The only way to crack down on this is to prevent apps sending any data at all and to minimise the use of proprietary software. As soon as your personal data leaves your phone and hits someone else's server they will sell it.
Its a bit of a hard problem which we tried to solve using a permissions system but its a hassle because its hard to tell if a permission is being used legitimately and the average user just hits accept on anything because they don't know how to verify if something seems right.
The GDPR was a step in the right direction where it allows you to say no to tracking and still use the service as normal.
I think it's not good enough to merely prevent it from happening with sandboxing or permissions, that's a very technically-oriented way of solving the problem (and obviously what most of us here on HN would go to first).
But merely preventing it on a technical level creates this race where companies and startups are always finding new ways to violate our privacy, while we stumble after trying to patch the latest evil, hoping that it's even possible to patch this time. Stop ajax calls to third party domains? What if they start piping it though the first party server? etc.
There fundamentally needs to be laws and principles in place that sets clear lines as to what's okay and not, it shouldn't come down to "whatever is technically possible". You may NOT take my personal data, my contact list, my browsing habits, and sell them to a third party, even if it's hidden somewhere deep in your T&S. No human actually wants you to do that, if you offered somebody on the street five bucks for their phone contact list they wouldn't say yes. It's only possible because you are doing these evil things hidden from view.
> No human actually wants you to do that, if you offered somebody on the street five bucks for their phone contact list they wouldn't say yes.
There is an argument i have with a guy who stands on the street offering 'free coffee'. So i ask for a voucher, and he explains i have to download an app. I am not convinced that is truly free.
There are a lot of humans that are OK with that. The average person do not value privacy that much. There are a lot of people willing to trade data/usage patters for a free app.
On the proposition "Pay $5/month or pay $0 but let me track you" a lot of people will choose the 2nd.
they may choose the 2nd option, but it's unknown if they would continue if told what the ramifications are.

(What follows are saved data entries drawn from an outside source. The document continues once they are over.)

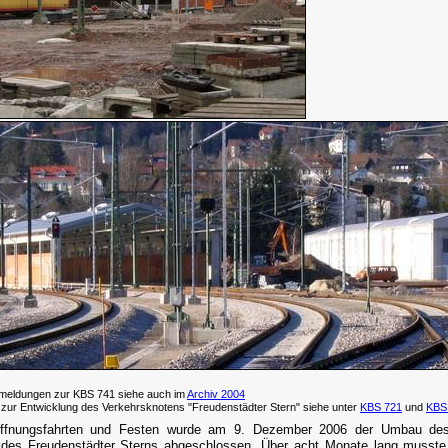
meldungen zur KBS 741 siehe auch im
Archiv 2004
 zur Entwicklung des Verkehrsknotens "Freudenstädter Stern" siehe unter
KBS 721
und
KBS
öffnungsfahrten und Festen wurde am 9. Dezember 2006 der Umbau des 
 des Freudenstädter Sterns abgeschlossen. Über acht Monate lang musste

People chose brexit without knowing its ramifications, because they did not understand fully their choice. I suspect those who opt for tracking is also making this mistake.
I doubt it, as a tech savy user I know the ramifications but still going to for the
2nd option. Why ? Because the ramifications is largely inconsequential or not harmful enough for me to care
And this is the problem. You know the ramifications for you as an individual are fairly small, but this is a problem of scale. Billions of people handing over their data allows the creation of much more sophisticated and insidious models. The costs of your decisions are externalized to society as a whole and will affect you one day. You just don't see that.
It is the classic tragedy of the commons. Everyone doing whatever is best for themselves leads to the absolute worst outcome for everyone (including yourself) in the end. E.g you running 50 kWh of AC per day is pretty inconsequential. 2 billion people doing the same is not.
> The only way to crack down on this is to prevent apps sending any data at all and to minimise the use of proprietary software.
You're asking for legislative controls which, at the end of the day, can still be bypassed either flat out illegally or via legal grey areas. At best it's remedied after the act or prevents only the most obvious misuse. When you give politicians the mandate to control something often they're too technologically/process incompetent to get it right and to make sure the solution is in your interest.
You want to abate this practice? Exit social media (...and life will improve), use RSS for mass information consumption (I've been doing it for ~10 years now - I can pour through what would normally be a days sifting/reading in 15 minutes while taking the first dump of the day) and use a browser with extensions that give you more fine grained control i.e. Firefox with NoScript.
Preventing apps from sending data doesn't solve the issue as long as you can use Googles analytics.
You can abuse the analytics event system by encrypting data and submitting it as a string attached to analytic events. These can't be differentiated from normal click tracking.
Server side you can then pull this data out via api and unencrypted it.
Unfortunately, the permissions are rooted in the old server-centric UNIX model where users of the machine were generally trusted with all sorts of identifying information (eg ifconfig("8")). Those permissions were then augmented by a surveillance company, for surveillance companies (at least on the Android side).
When it comes down to it, even things like phone number, MAC, or current access IP address (as opposed to VPN egress address) are highly security sensitive information. There should be no way for apps to get access to these things, and if they insist on obtaining access, the ability to fake out that data should be the baseline of any modern OS.
Its a bit of a hard problem which we tried to solve using a permissions system but its a hassle because its hard to tell if a permission is being used legitimately and the average user just hits accept on anything because they don't know how to verify if something seems right.
The GDPR was a step in the right direction where it allows you to say no to tracking and still use the service as normal.